__Task objective__:
The records below hold a stretch from the line with "مدار: 24 آذار/ مارس 2026 قالت الخبيرة الأممية" through the line with "операции по"; return exactly those lines, ends included, and nothing more.

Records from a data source
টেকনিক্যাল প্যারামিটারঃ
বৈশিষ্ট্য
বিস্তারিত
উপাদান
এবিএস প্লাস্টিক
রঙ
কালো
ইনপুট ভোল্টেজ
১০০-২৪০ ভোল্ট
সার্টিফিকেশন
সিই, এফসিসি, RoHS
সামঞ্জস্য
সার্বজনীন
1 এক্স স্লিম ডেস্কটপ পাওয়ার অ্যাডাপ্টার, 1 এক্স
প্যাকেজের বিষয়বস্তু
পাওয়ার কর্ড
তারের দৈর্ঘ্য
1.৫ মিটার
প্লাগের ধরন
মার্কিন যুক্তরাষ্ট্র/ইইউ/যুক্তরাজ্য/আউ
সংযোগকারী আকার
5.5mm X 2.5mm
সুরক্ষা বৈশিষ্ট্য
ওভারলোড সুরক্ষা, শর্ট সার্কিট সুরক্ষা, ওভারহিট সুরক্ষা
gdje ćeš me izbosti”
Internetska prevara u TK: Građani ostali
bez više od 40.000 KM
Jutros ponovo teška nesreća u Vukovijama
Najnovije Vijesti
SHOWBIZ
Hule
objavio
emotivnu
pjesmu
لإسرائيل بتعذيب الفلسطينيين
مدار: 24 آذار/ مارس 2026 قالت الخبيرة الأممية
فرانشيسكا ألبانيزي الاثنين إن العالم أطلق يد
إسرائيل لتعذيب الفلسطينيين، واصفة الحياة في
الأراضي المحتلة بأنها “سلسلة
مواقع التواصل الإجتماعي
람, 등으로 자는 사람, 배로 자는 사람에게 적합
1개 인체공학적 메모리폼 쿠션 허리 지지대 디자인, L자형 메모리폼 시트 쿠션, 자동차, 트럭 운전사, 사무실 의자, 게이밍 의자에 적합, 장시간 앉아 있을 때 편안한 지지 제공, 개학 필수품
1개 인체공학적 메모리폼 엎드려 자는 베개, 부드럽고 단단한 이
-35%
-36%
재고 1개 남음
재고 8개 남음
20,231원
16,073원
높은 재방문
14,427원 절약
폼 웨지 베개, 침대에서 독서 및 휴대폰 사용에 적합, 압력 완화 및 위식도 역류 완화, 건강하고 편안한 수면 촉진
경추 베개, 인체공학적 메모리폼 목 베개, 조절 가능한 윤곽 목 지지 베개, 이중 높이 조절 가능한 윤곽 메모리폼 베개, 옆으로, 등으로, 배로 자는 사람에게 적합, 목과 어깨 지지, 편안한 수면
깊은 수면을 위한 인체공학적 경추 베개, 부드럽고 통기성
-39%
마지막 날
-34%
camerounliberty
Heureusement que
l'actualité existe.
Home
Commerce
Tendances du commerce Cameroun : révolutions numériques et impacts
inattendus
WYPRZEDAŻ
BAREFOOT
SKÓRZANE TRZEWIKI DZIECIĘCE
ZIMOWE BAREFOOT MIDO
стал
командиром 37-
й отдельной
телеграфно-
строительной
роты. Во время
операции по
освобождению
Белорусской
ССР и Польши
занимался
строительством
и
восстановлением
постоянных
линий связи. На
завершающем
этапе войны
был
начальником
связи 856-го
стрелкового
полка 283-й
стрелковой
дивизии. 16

__Answer to this problem__:
مدار: 24 آذار/ مارس 2026 قالت الخبيرة الأممية
فرانشيسكا ألبانيزي الاثنين إن العالم أطلق يد
إسرائيل لتعذيب الفلسطينيين، واصفة الحياة في
الأراضي المحتلة بأنها “سلسلة
مواقع التواصل الإجتماعي
람, 등으로 자는 사람, 배로 자는 사람에게 적합
1개 인체공학적 메모리폼 쿠션 허리 지지대 디자인, L자형 메모리폼 시트 쿠션, 자동차, 트럭 운전사, 사무실 의자, 게이밍 의자에 적합, 장시간 앉아 있을 때 편안한 지지 제공, 개학 필수품
1개 인체공학적 메모리폼 엎드려 자는 베개, 부드럽고 단단한 이
-35%
-36%
재고 1개 남음
재고 8개 남음
20,231원
16,073원
높은 재방문
14,427원 절약
폼 웨지 베개, 침대에서 독서 및 휴대폰 사용에 적합, 압력 완화 및 위식도 역류 완화, 건강하고 편안한 수면 촉진
경추 베개, 인체공학적 메모리폼 목 베개, 조절 가능한 윤곽 목 지지 베개, 이중 높이 조절 가능한 윤곽 메모리폼 베개, 옆으로, 등으로, 배로 자는 사람에게 적합, 목과 어깨 지지, 편안한 수면
깊은 수면을 위한 인체공학적 경추 베개, 부드럽고 통기성
-39%
마지막 날
-34%
camerounliberty
Heureusement que
l'actualité existe.
Home
Commerce
Tendances du commerce Cameroun : révolutions numériques et impacts
inattendus
WYPRZEDAŻ
BAREFOOT
SKÓRZANE TRZEWIKI DZIECIĘCE
ZIMOWE BAREFOOT MIDO
стал
командиром 37-
й отдельной
телеграфно-
строительной
роты. Во время
операции по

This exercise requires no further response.